By combining four apartments, three of them showcased in one beautifully rhythmic series of entertaining spaces across a single floor, Staffan Tollgard Design Group have helped create a new form of luxury lateral living on an iconic crescent. The apartment’s listed building status proved a catalyst for design innovation; Design Director Keisha Hulsey and her team worked with PEEK Architecture + Design, scrutinising layout permutations in order to rationalise a living experience that could perfectly meet the logistical and social demands of an unknown buyer. Staffan Tollgard were respectful of the architectural integrity of each apartment; reinstating original fireplaces, maintaining ceiling beams, cornices and the cellular structure of the original spaces. Yet through a judicious selection of contemporary finishes also created a new, coherent design journey, moving from a lighter to darker palette in the entertaining to the more private spaces, a play on light and shade that has created significant interest and drama. From four neighbouring apartments in three adjacent buildings the designers effectively and efficiently altered the orientation from portrait to landscape, offering a discerning audience an enfilade of three grand entertaining spaces; master suite with separate dressing areas; 5 further ensuite bedrooms, private study, wellness area comprising gym, massage room, sauna and steam rooms and an outdoor terrace housed in an annexed lower ground capsule apartment. The prized components of a grand family home have been laterally re-strung to create a unique and contemporary masterpiece.

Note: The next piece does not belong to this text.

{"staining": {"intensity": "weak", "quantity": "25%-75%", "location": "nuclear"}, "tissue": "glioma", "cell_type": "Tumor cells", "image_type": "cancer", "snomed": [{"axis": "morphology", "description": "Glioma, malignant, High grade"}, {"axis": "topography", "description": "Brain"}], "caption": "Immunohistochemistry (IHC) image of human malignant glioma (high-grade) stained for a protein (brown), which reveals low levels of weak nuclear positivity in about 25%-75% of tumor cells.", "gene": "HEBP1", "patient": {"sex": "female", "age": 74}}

Walking through the three entertaining spaces in the most important rooms of the house, looking into and over the gardens is a truly uplifting experience. Each room has been designed to make the most of its original proportions and orientation, and also to work together as a series of spaces in which to relax and entertain. The first is a relaxed yet elegant reception room that invisibly conceals the inescapable AV requirements of a modern home in a wall of joinery. The second is a more formal living and dining room with a fireplace at each end, effortlessly accommodating a 3.5m dining table and a free-standing bar from Italian ateliers Emmemobili and Promemoria. At the end of the enfilade lies the designers favourite space. A truly professional cooking experience from Electrolux Grande Cuisine has been literally carved into glowing Taj Mahal stone by Eggersman’s expert and exacting interpretation of our design. To either side of the fireplace and along the interior wall a bespoke joinery design uses back-lit stone and dark veneered panels to highlight and conceal; seamlessly revealing a hidden TV on demand, the commercial grade appliances from Grande Cuisine or indeed a hidden door into the master suite. The knowledge that this room functions a professional restaurant kitchen as well yet maintains the visual purity and beauty of a showcase space is profoundly fulfilling: truly functional sculpture.